By now it was early July and the four mares were to come off on the 7th. I marshalled a small team and at the appointed hour we arrived. Such was our good fortune that they were already in the small field near the pen. The gate was smartly closed but now they had no hesitation coming to us and two were rewarded with a few pieces of apple. Peter arrived shortly after, weighed up the situation, adjusted the pens and we set to work. Shelagh, my wife and I again attracted the mare with apple and steadily lured her towards the pens, the other followed but then began to suspect something as Peter led the rest of the team quietly and gently behind them. To our immense relief and good fortune they did not break through the line but turned and ran straight into the pens. We could hardly believe our good luck, although I am sure the confidence building we and Carol had patiently conducted made a significant contribution. The pen arrangement was ideal and we were able to separate the four mares and release the five youngster. The whole job took 35 minutes, a slice of luck and a calm quiet approach had done the trick. The metal pens worked well although it was clear that the complete length of the race must be lined with shutter ply to prevent legs being trapped between rails, in total four more sheets. Peter was delighted with exercise and has promised to help with the castration of the four colts which is scheduled for early autumn.
The next step is to get at least one youngsters to a halter, they seem to have forgiven us their ordeal and already one is taking apple and carrot. Carol decided to keep away and indeed was on holiday but we hope they will soon respond to her charms.
They have not been wormed as yet a problem that will need to be addressed sometime soon and another reason to get them to a bucket to administer granules. The only cause for concern was a lame mare but within four days she was okay.
We are most impressed at the quantity they eat, the structure of the vegetation they have created and the fact that they hardly seem to touch the scabious. Although it may be sometime before we see the full effect.

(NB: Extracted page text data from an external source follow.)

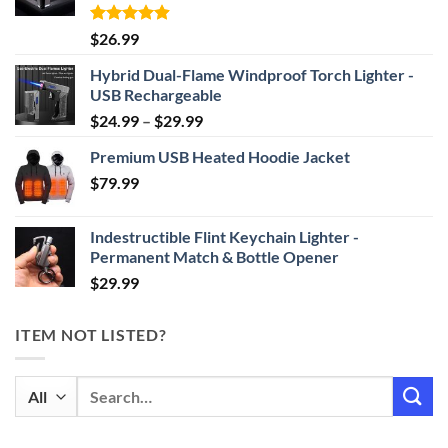
Rated
4.87
$
26.99
out of 5
Hybrid Dual-Flame Windproof Torch Lighter -
USB Rechargeable
Price
$
24.99
–
$
29.99
range:
Premium USB Heated Hoodie Jacket
$24.99
$
79.99
through
$29.99
Indestructible Flint Keychain Lighter -
Permanent Match & Bottle Opener
$
29.99
ITEM NOT LISTED?
Search
for:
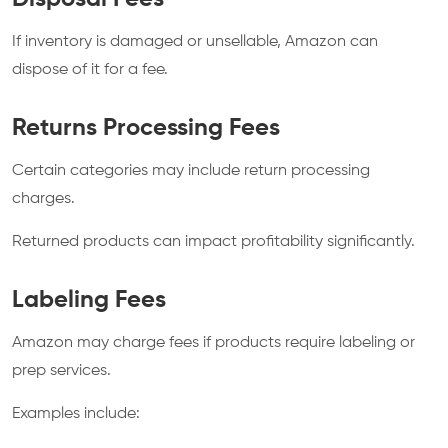
If inventory is damaged or unsellable, Amazon can
dispose of it for a fee.
Returns Processing Fees
Certain categories may include return processing
charges.
Returned products can impact profitability significantly.
Labeling Fees
Amazon may charge fees if products require labeling or
prep services.
Examples include:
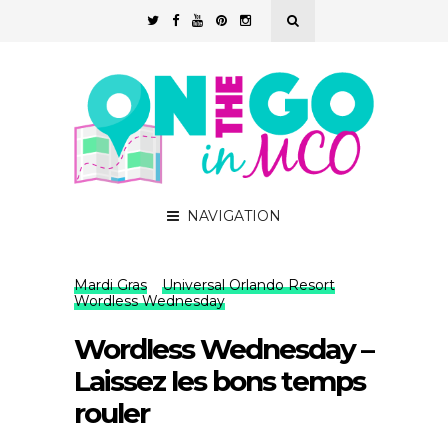
NAVIGATION
Mardi Gras
Universal Orlando Resort
Wordless Wednesday
Wordless Wednesday –
Laissez les bons temps
rouler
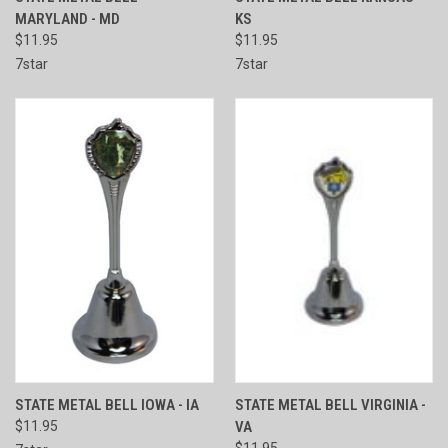
MARYLAND - MD
KS
$11.95
$11.95
7star
7star
STATE METAL BELL IOWA - IA
STATE METAL BELL VIRGINIA -
$11.95
VA
$11.95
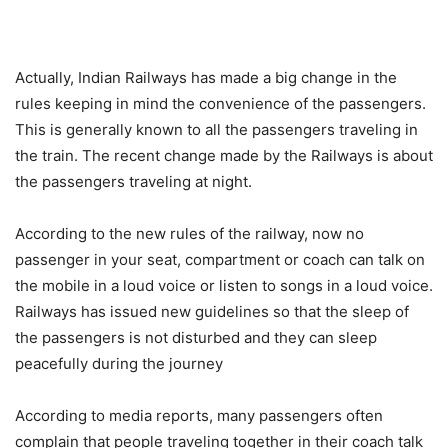
Actually, Indian Railways has made a big change in the
rules keeping in mind the convenience of the passengers.
This is generally known to all the passengers traveling in
the train. The recent change made by the Railways is about
the passengers traveling at night.
According to the new rules of the railway, now no
passenger in your seat, compartment or coach can talk on
the mobile in a loud voice or listen to songs in a loud voice.
Railways has issued new guidelines so that the sleep of
the passengers is not disturbed and they can sleep
peacefully during the journey
According to media reports, many passengers often
complain that people traveling together in their coach talk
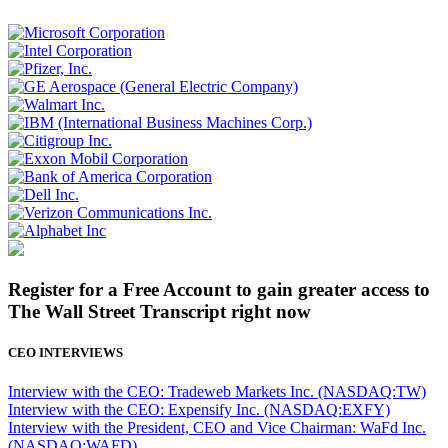
Register for a Free Account to gain greater access to
The Wall Street Transcript right now
CEO INTERVIEWS
Interview with the CEO: Tradeweb Markets Inc. (NASDAQ:TW)
Interview with the CEO: Expensify Inc. (NASDAQ:EXFY)
Interview with the President, CEO and Vice Chairman: WaFd Inc.
(NASDAQ:WAFD)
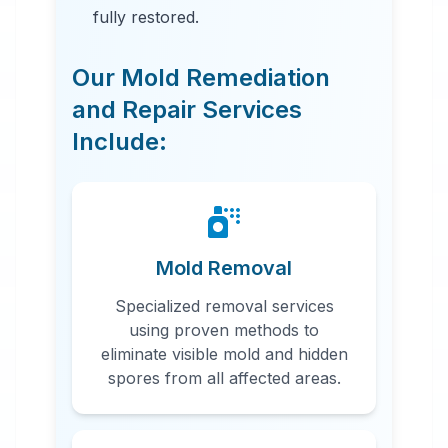
fully restored.
Our Mold Remediation
and Repair Services
Include:
24 Hour Emergency Services
Available in most areas.
Mold Removal
Specialized removal services
using proven methods to
eliminate visible mold and hidden
spores from all affected areas.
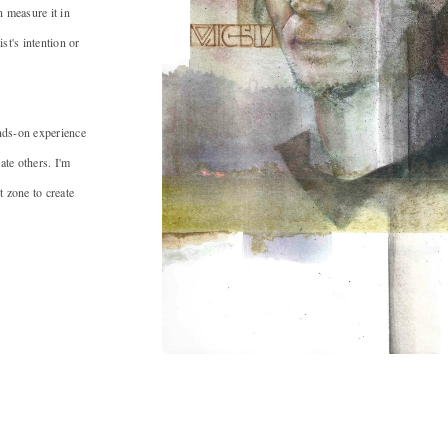
n measure it in
ist's intention or
ands-on experience
ate others. I'm
 zone to create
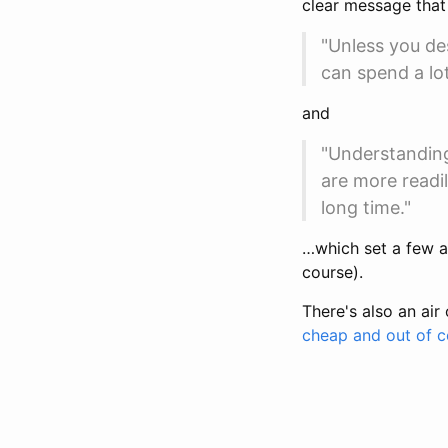
clear message that 
"Unless you des
can spend a lo
and
"Understanding
are more readi
long time."
…which set a few ag
course).
There's also an air
cheap and out of co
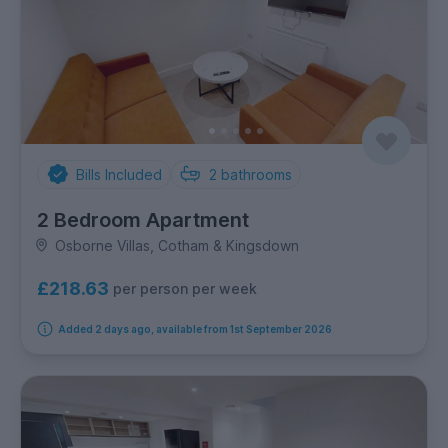
Bills Included
2
bathrooms
2 Bedroom Apartment
Osborne Villas, Cotham & Kingsdown
£218.63
per person per week
Added 2 days ago, available from 1st September 2026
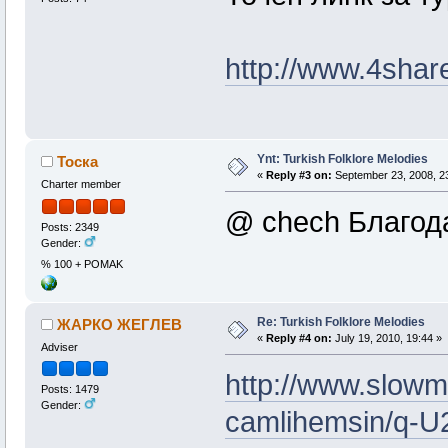
http://www.4shar
Ynt: Turkish Folklore Melodies
Тоска
«
Reply #3 on:
September 23, 2008, 2
Charter member
@ chech Благода
Posts: 2349
Gender:
% 100 + POMAK
Re: Turkish Folklore Melodies
ЖАРКО ЖЕГЛЕВ
«
Reply #4 on:
July 19, 2010, 19:44 »
Adviser
http://www.slowm
Posts: 1479
Gender:
camlihemsin/q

We intend to keep them at Fingland for a while yet but will also bring some cattle onto the site to keep on top of the summer growth. We have laid on mains water mainly for the cattle but also to ensure that there is water available should the summer become dry. The only slightly worrying trend is the increase in rush in some areas, and we may need to cut it back to induce both ponies and cattle to eat the new shoots.
We are well and truly hooked on these animals, they require minimal attention and time and are a delight to befriend, yet they remain slightly aloof and their own masters and they seem to be creating the habitat we seek.